Russian historian (1931–2021)

Evgenia Ivanovna Kirichenko (Евгения Ивановна Кириченко; 5 January 1931 – 1 July 2021) was a Russian historian of architecture and art. She was an honorary member of the Russian Academy of Arts and was a recipient of the State Prize of the Russian Federation.

==Biography==
Kirichenko was born into a family of civil engineers from Zaporizhzhia. Her father, Ivan, received the Stalin State Prize for his metalwork. During her childhood, she suffered through the German occupation and starvation. In 1953, she began studying art at Moscow State University. She earned a degree in architecture in 1964, a doctorate in history in 1990, and received the State Prize of the Russian Federation in 1998.

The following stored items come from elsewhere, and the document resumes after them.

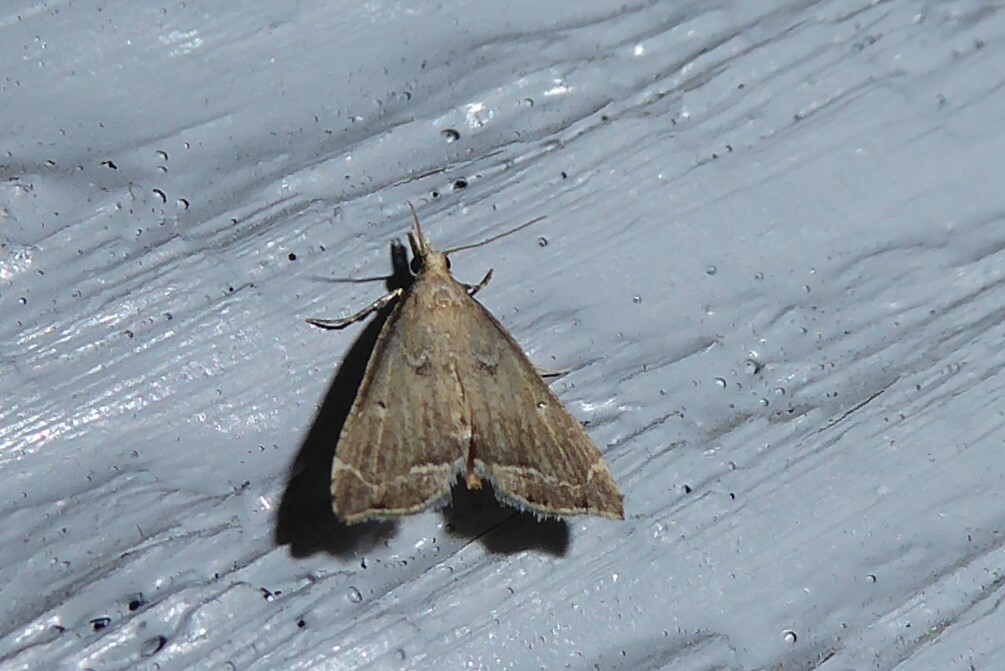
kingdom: Animalia
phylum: Arthropoda
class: Insecta
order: Lepidoptera
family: Crambidae
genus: Diplopseustis
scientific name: Diplopseustis perieresalis
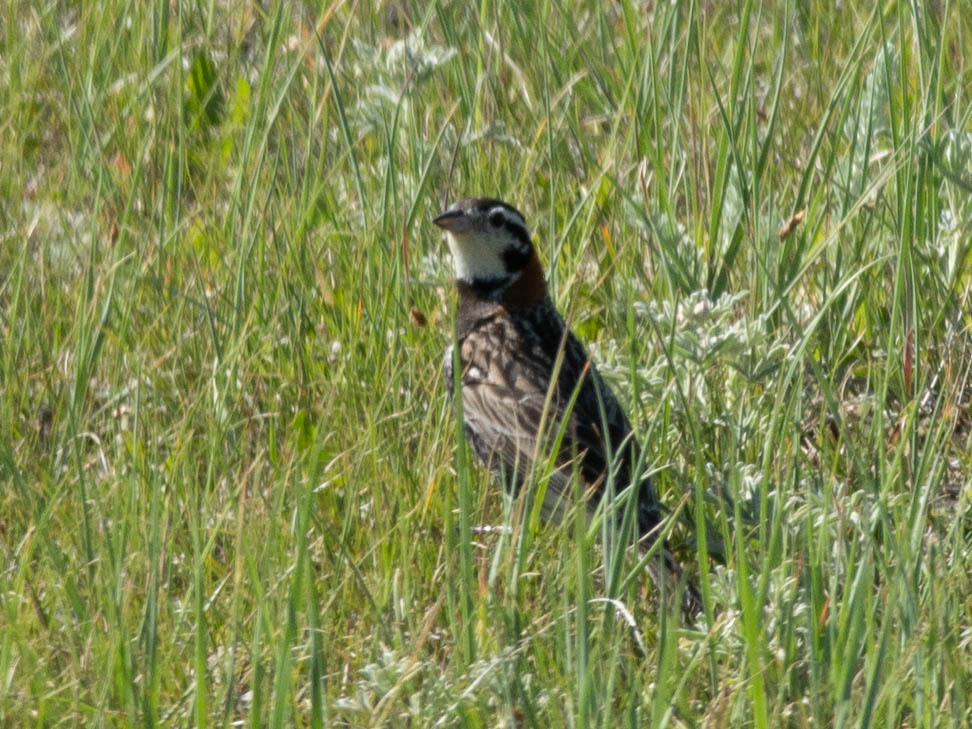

Kirichenko died in Moscow on 1 July 2021 at the age of 90.

==Work==
After presenting a paper on architecture in the Russian Empire from the 18th and 19th centuries, she began research on architecture in Spain, Switzerland, Canada, Portugal, the Balkans, Latin America, and elsewhere. In 1978, she published a monogram titled "Russian Architecture from the 1830s to the 1910s", which enjoyed great success. She wrote six books and 30 papers on Fyodor Schechtel, and was well known by the scientific community for her research on the restoration of the Cathedral of Christ the Saviour in Moscow. She received a diploma from the American Institute of Architects for her English-language version of the book The Russian Style.